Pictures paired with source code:

BEGIN

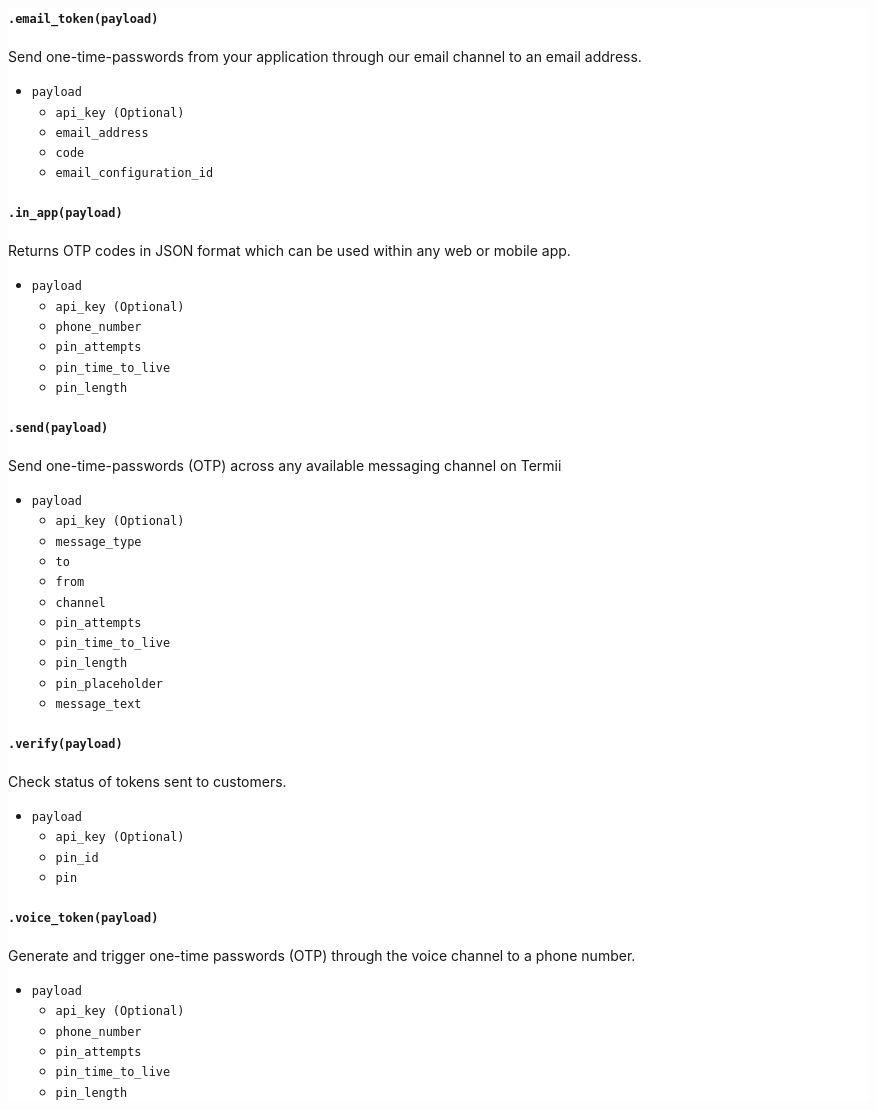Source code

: #### ```.email_token(payload)```
Send one-time-passwords from your application through our email channel to an email address.

- ```payload```
    - ```api_key (Optional)```
    - ```email_address```
    - ```code```
    - ```email_configuration_id```


#### ```.in_app(payload)```
Returns OTP codes in JSON format which can be used within any web or mobile app.

- ```payload```
    - ```api_key (Optional)```
    - ```phone_number```
    - ```pin_attempts```
    - ```pin_time_to_live```
    - ```pin_length```


#### ```.send(payload)```
Send one-time-passwords (OTP) across any available messaging channel on Termii

- ```payload```
    - ```api_key (Optional)```
    - ```message_type```
    - ```to```
    - ```from```
    - ```channel```
    - ```pin_attempts```
    - ```pin_time_to_live```
    - ```pin_length```
    - ```pin_placeholder```
    - ```message_text```


#### ```.verify(payload)```
Check status of tokens sent to customers.

- ```payload```
    - ```api_key (Optional)```
    - ```pin_id```
    - ```pin```


#### ```.voice_token(payload)```
Generate and trigger one-time passwords (OTP) through the voice channel to a phone number.

- ```payload```
    - ```api_key (Optional)```
    - ```phone_number```
    - ```pin_attempts```
    - ```pin_time_to_live```
    - ```pin_length```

END

Try it: Report how many lines above hold "through", number only.

Task response: 2